Water is California’s most precious resource and as global warming continues to take a toll, managing that resource is going to become increasingly important.
To help water managers better understand the underground aquifers that store the state’s water, geophysicists at Caltech used satellite photos that tracked the deformation of the earth over 18 years as Southern California aquifers were filled and emptied. The result is this GIF which seems to show the state breathing. Learn more about the study and its implications here.
Text alerts, Twitter, Nextdoor — California local governments are using any means necessary to alert people early about coming fires.
The fires in Northern California have already burned thousands of acres and forced residents from their homes, but thankfully, the death toll has been relatively low. That’s because the counties around San Francisco have gotten savvier about using technology to alert people to leave their homes before the danger gets too close.
According to one article, the number of people who signed up to receive alerts in Sonoma County has jumped from 20,000 to 275,000. Governments are taking advantage of everything from Twitter to artificial intelligence to better reach people who need to evacuate. You can read more about the state’s efforts in this article on Xconomy.
Amazon’s Alexa technology is helping residents get the information they need from local governments.
Government technology is notorious for being old fashioned and out of date. Just go into any local municipal office and gaze in wonder at the green-screened desktop computers straight out of the 1990s.
But some towns are zooming into the future. Raleigh, N.C., has turned to Amazon’s Alexa to help citizens get answers to common questions about zoning, police and fire and even traffic conditions. You can read more about how the AI future is coming to local government here.
Waiting in security lines sucks.

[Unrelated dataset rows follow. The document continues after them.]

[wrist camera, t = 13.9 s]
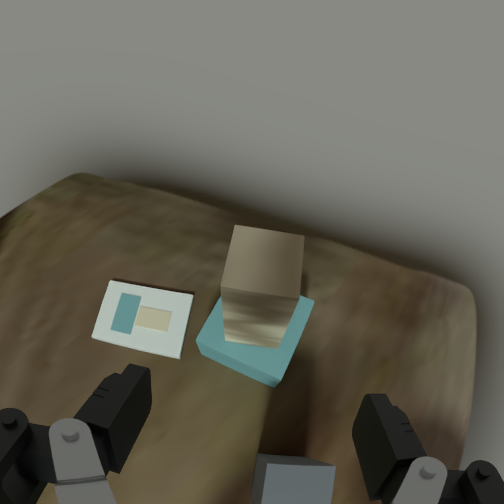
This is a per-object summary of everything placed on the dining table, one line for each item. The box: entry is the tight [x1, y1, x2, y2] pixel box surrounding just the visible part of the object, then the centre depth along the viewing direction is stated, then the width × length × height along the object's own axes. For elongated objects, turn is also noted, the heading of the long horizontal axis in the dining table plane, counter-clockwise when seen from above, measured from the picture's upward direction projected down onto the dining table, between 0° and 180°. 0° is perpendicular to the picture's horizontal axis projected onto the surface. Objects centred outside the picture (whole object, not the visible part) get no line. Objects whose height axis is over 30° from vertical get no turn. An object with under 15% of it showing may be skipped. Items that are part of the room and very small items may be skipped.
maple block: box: [220, 225, 305, 349], centre depth 23 cm, size 4×4×10 cm
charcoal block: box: [251, 453, 336, 504], centre depth 19 cm, size 4×4×10 cm
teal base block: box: [196, 295, 315, 388], centre depth 29 cm, size 8×8×5 cm
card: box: [92, 280, 194, 359], centre depth 31 cm, size 10×7×1 cm
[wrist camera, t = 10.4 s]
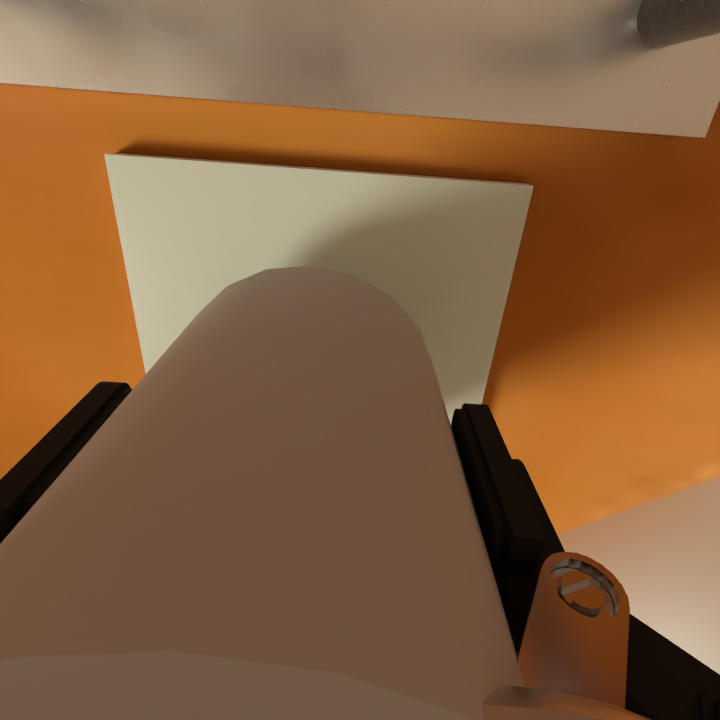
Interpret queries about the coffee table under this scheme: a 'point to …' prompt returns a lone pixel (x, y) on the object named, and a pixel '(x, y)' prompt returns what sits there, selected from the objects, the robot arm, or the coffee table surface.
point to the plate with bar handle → (388, 56)
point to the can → (262, 532)
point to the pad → (323, 246)
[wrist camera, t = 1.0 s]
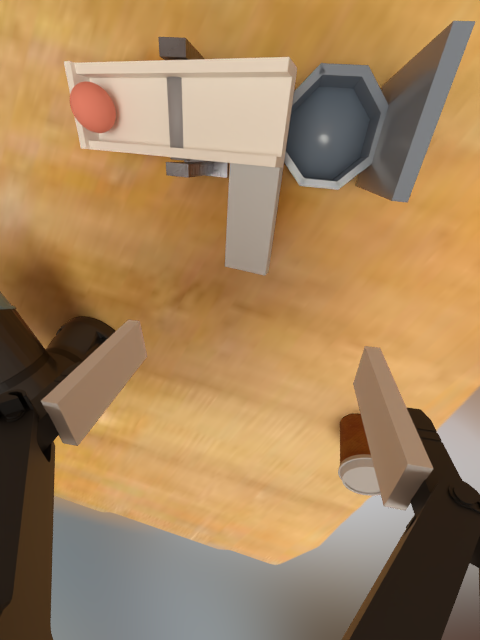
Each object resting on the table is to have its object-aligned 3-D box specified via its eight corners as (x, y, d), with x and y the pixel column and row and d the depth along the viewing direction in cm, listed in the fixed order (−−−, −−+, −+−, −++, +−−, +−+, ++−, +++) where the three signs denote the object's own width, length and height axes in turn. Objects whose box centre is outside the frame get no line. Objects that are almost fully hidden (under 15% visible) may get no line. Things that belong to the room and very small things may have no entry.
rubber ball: (102, 134, 30) (66, 129, 27) (95, 87, 28) (55, 77, 25) (127, 135, 28) (91, 131, 25) (121, 86, 26) (82, 75, 23)
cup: (276, 180, 36) (263, 191, 23) (290, 76, 31) (283, 9, 17) (364, 189, 35) (405, 206, 21) (395, 82, 29) (478, 14, 16)
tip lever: (120, 238, 37) (99, 244, 35) (94, 69, 28) (63, 58, 25) (269, 271, 31) (259, 281, 28) (298, 66, 22) (288, 50, 19)
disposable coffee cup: (351, 401, 53) (364, 457, 43) (391, 422, 54) (412, 482, 44) (322, 425, 58) (327, 481, 48) (359, 444, 59) (371, 503, 49)
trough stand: (187, 173, 38) (150, 176, 28) (184, 69, 32) (138, 31, 23) (228, 177, 37) (205, 182, 28) (233, 71, 31) (206, 33, 22)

It can sometimes feel like it takes as long to get into a venue as it does to enjoy the concert or the game. And as security needs increase, it’s likely only going to get worse.
The Bank of California stadium in LA, home to the city’s newest soccer team, LAFC, is hoping to make life a little easier through a partnership with CLEAR, a security company that uses biometrics to quickly move people through security lines. You can read more about the partnership here.
If you see a flotilla of unmanned orange vessels making their way toward San Diego, don’t be alarmed. They’re here to help.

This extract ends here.